La mia
gamba è bloccata da un crampo, uno di quelli che rende le fibre muscolari come
legno di radica, impossibile da sciogliere. Sto immobile nel letto, da solo,
resisto al dolore. Passerà tutto questo, penso, e intanto con i denti serrati
rifletto sul tratto di pavimento che mi separa dal mobiletto del bagno dove
tengo le medicine. Farei qualsiasi cosa per non sentire dolore, dover
sopportare in silenzio mi fa uscire pazzo. Poi tento di alzarmi, appoggio a
terra le gambe, sento con i piedi la superficie fredda del pavimento. Decido
che è inutile e torno a sdraiarmi.
Il
dolore alla gamba si attenua, cerco così di rilassare anche le altre parti del
corpo che fino ad adesso sono state in forte tensione, ma all’improvviso mi
pare che tutto sia ostile. Il dolore va e viene, mi tiene inchiodato con la
mente dentro la gamba, come servisse a qualcosa. Devo farmi aiutare, penso, non
posso star qui all’infinito. Fino a due anni fa Corinna abitava con me, non ero
da solo, se lei adesso fosse stata qui mi avrebbe aiutato. Chissà dove è andata
a finire Corinna, penso, non l’ho più rivista da un sacco di tempo.
Il
dolore adesso si è attenuato, ma la mia gamba è preda di un formicolio
inusuale, e dal ginocchio fino al piede non sento quasi più niente. Mi siedo,
appoggio la gamba sul pavimento, il mio piede non riesce neppure a rendersi
conto del freddo delle piastrelle; con la spinta delle mani e delle braccia mi
alzo, ma la gamba non regge e cado malamente di fianco. Devo arrivare al
telefono, penso, è assolutamente necessario che arrivi fin lì, nell’ingresso
del mio appartamento. Mi muovo, striscio per terra tirandomi in avanti con gli
avambracci, è una faticaccia, ma non c’è altro sistema.
Arrivo
alla porta e mi sento completamente sudato, il crampo riprende, mi contorco per
il dolore. Vorrei che questo giorno non fosse mai giunto, penso, mi sento una
persona finita, uno che non è neppure riuscito a stare assieme a una donna.
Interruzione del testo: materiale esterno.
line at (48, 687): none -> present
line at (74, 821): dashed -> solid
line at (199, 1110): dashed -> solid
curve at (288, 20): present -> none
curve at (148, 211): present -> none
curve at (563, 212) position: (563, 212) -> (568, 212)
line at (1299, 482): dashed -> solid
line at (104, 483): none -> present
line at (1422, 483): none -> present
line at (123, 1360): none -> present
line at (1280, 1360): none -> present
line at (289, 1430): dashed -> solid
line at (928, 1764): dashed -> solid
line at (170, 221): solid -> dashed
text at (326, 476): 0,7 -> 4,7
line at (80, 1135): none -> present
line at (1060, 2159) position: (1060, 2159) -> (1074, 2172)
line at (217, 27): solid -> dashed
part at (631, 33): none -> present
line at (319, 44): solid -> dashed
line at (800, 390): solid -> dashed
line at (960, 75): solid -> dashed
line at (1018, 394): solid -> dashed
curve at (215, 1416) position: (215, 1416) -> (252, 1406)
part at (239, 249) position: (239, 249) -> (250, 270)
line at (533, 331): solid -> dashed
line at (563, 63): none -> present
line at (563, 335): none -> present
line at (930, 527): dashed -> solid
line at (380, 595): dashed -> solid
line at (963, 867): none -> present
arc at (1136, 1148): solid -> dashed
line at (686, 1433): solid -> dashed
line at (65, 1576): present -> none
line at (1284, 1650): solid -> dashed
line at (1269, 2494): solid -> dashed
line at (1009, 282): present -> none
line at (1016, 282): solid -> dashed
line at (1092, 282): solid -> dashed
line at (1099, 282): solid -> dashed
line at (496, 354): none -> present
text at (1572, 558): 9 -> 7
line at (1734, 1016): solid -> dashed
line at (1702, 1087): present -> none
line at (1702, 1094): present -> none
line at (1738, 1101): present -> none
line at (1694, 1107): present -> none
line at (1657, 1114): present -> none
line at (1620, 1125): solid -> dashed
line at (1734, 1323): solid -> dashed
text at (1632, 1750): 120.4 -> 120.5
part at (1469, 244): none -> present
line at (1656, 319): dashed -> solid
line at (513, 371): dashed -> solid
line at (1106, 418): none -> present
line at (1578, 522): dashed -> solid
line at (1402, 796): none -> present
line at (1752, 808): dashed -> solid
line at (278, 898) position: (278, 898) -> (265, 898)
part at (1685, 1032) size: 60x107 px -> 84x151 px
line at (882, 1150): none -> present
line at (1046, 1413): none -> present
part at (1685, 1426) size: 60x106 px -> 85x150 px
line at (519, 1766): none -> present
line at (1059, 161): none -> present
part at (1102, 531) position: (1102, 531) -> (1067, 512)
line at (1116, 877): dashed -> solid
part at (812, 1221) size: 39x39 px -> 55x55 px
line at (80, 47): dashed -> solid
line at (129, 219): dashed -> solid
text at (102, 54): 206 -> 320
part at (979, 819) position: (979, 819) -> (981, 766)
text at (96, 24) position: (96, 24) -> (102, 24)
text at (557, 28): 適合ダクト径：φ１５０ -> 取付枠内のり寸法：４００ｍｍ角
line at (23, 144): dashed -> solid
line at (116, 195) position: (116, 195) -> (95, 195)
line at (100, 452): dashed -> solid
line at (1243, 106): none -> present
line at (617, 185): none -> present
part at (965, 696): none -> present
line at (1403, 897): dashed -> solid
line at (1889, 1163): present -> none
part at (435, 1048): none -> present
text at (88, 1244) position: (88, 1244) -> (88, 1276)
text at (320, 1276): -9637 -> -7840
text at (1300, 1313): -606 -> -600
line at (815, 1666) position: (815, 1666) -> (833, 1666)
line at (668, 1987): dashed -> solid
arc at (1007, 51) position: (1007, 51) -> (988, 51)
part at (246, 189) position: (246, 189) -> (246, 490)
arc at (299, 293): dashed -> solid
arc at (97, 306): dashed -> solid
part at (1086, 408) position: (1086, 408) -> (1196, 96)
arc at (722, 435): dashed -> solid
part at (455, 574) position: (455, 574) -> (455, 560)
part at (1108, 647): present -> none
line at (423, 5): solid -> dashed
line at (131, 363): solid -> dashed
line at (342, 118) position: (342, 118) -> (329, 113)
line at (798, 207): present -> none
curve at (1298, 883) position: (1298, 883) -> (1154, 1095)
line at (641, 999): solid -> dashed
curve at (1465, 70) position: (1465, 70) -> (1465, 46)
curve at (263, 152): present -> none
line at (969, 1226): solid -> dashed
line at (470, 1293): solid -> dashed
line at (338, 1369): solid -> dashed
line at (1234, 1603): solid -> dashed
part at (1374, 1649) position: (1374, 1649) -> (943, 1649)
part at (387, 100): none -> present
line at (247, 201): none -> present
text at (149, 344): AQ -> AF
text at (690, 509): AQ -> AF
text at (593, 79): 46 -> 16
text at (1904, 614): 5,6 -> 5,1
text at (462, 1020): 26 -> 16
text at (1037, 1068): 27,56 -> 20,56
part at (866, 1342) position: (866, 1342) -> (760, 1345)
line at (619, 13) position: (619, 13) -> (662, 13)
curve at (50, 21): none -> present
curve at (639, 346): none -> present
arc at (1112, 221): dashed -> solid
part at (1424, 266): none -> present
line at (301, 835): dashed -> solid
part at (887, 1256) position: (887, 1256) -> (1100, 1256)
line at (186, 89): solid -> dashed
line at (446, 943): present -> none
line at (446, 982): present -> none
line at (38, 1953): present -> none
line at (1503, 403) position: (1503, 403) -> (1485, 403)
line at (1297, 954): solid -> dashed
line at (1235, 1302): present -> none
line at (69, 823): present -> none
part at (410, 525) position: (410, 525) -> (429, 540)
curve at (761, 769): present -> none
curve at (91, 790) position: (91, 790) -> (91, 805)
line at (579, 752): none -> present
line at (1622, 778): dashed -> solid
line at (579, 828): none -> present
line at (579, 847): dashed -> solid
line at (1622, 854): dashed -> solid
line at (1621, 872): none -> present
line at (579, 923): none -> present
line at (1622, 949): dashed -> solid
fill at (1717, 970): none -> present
Vorrei urlare forte, lamentarmi con tutti coloro capaci di sentire il mio
grido, poi mi torna alla mente Corinna, senza motivo. Non sarò più lo stesso,
penso, ogni volta che interviene qualcosa del genere tutto cambia dentro di
noi. Non resisto, non riesco a sopportare un bel niente, penso, forse è questo
il problema più grande.
Respiro
forte, sento qualcuno passare lungo le scale condominiali, stanno bene, penso,
loro non hanno bisogno di niente. Cerco di muovermi ancora nonostante il
dolore, con fatica arrivo fino al mobiletto con sopra il telefono. Mi tiro su,
prendo il mano la cornetta mentre il dolore si attenua, e rimango lì, senza
sapere a chi chiedere aiuto. Non posso chiamare l’ospedale per una cosa del
genere, mi riderebbero dietro e non si muoverebbero di certo. Aspetto qualche
momento, infine riappoggio la cornetta sopra la base. Mi pare di sentirmi già
meglio, così arrivo nel bagno e cerco un normale analgesico.
Lo
trovo, ingollo una pillola bianca e aspetto. Mi siedo sul bordo della vasca da
bagno e osservo la mia gamba: è gonfia, forse per un bel po’ di tempo non
riuscirò più a camminare correttamente, penso. Immagino che la pastiglia che ho
appena ingollato fosse di Corinna, probabilmente lo era veramente, la sua
validità sarà terminata chissà da quando. Non importa, penso, anzi mi piace
aver preso qualcosa di lei, è come se in qualche modo stessimo ancora insieme.
Sento ancora rumori lungo le scale: forse è Corinna, penso, forse è venuta a
vedere come sto, se ho ancora bisogno di lei. Poi mi lascio cadere di nuovo sul
pavimento: sulle scale è tornato il silenzio.